**Record set:**
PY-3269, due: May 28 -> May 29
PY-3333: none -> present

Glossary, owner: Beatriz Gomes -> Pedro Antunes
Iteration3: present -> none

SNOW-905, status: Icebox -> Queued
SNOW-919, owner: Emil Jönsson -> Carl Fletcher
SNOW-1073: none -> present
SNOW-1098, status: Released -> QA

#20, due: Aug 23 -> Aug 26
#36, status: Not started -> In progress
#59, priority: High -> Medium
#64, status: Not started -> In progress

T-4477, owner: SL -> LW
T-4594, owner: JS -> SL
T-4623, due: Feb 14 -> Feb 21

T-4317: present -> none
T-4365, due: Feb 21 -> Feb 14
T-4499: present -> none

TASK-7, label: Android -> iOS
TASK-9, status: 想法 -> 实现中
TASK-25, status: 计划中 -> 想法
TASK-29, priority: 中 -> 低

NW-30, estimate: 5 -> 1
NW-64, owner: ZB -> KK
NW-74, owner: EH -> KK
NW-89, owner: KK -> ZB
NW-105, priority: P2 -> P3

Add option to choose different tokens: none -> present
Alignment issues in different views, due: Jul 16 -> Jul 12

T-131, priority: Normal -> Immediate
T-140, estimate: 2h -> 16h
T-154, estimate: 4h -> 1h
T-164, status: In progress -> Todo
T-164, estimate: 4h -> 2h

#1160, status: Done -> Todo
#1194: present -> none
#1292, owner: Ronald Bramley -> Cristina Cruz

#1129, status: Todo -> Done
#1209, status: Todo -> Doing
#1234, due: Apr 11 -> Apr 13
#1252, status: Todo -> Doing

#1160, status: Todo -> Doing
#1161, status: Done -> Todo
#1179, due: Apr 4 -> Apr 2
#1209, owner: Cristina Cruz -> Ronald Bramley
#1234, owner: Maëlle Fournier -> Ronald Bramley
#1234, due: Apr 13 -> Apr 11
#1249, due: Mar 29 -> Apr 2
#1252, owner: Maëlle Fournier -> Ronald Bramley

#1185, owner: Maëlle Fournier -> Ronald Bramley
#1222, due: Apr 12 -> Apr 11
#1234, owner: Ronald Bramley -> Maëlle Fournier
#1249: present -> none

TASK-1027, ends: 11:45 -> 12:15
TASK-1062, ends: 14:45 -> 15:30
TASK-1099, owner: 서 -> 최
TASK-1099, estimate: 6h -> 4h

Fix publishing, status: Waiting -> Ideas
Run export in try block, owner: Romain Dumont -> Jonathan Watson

**Exercise objective:**
In full and without alteration, write out each record.

**Task answer:**
PY-3269, due: May 28 -> May 29
PY-3333: none -> present

Glossary, owner: Beatriz Gomes -> Pedro Antunes
Iteration3: present -> none

SNOW-905, status: Icebox -> Queued
SNOW-919, owner: Emil Jönsson -> Carl Fletcher
SNOW-1073: none -> present
SNOW-1098, status: Released -> QA

#20, due: Aug 23 -> Aug 26
#36, status: Not started -> In progress
#59, priority: High -> Medium
#64, status: Not started -> In progress

T-4477, owner: SL -> LW
T-4594, owner: JS -> SL
T-4623, due: Feb 14 -> Feb 21

T-4317: present -> none
T-4365, due: Feb 21 -> Feb 14
T-4499: present -> none

TASK-7, label: Android -> iOS
TASK-9, status: 想法 -> 实现中
TASK-25, status: 计划中 -> 想法
TASK-29, priority: 中 -> 低

NW-30, estimate: 5 -> 1
NW-64, owner: ZB -> KK
NW-74, owner: EH -> KK
NW-89, owner: KK -> ZB
NW-105, priority: P2 -> P3

Add option to choose different tokens: none -> present
Alignment issues in different views, due: Jul 16 -> Jul 12

T-131, priority: Normal -> Immediate
T-140, estimate: 2h -> 16h
T-154, estimate: 4h -> 1h
T-164, status: In progress -> Todo
T-164, estimate: 4h -> 2h

#1160, status: Done -> Todo
#1194: present -> none
#1292, owner: Ronald Bramley -> Cristina Cruz

#1129, status: Todo -> Done
#1209, status: Todo -> Doing
#1234, due: Apr 11 -> Apr 13
#1252, status: Todo -> Doing

#1160, status: Todo -> Doing
#1161, status: Done -> Todo
#1179, due: Apr 4 -> Apr 2
#1209, owner: Cristina Cruz -> Ronald Bramley
#1234, owner: Maëlle Fournier -> Ronald Bramley
#1234, due: Apr 13 -> Apr 11
#1249, due: Mar 29 -> Apr 2
#1252, owner: Maëlle Fournier -> Ronald Bramley

#1185, owner: Maëlle Fournier -> Ronald Bramley
#1222, due: Apr 12 -> Apr 11
#1234, owner: Ronald Bramley -> Maëlle Fournier
#1249: present -> none

TASK-1027, ends: 11:45 -> 12:15
TASK-1062, ends: 14:45 -> 15:30
TASK-1099, owner: 서 -> 최
TASK-1099, estimate: 6h -> 4h

Fix publishing, status: Waiting -> Ideas
Run export in try block, owner: Romain Dumont -> Jonathan Watson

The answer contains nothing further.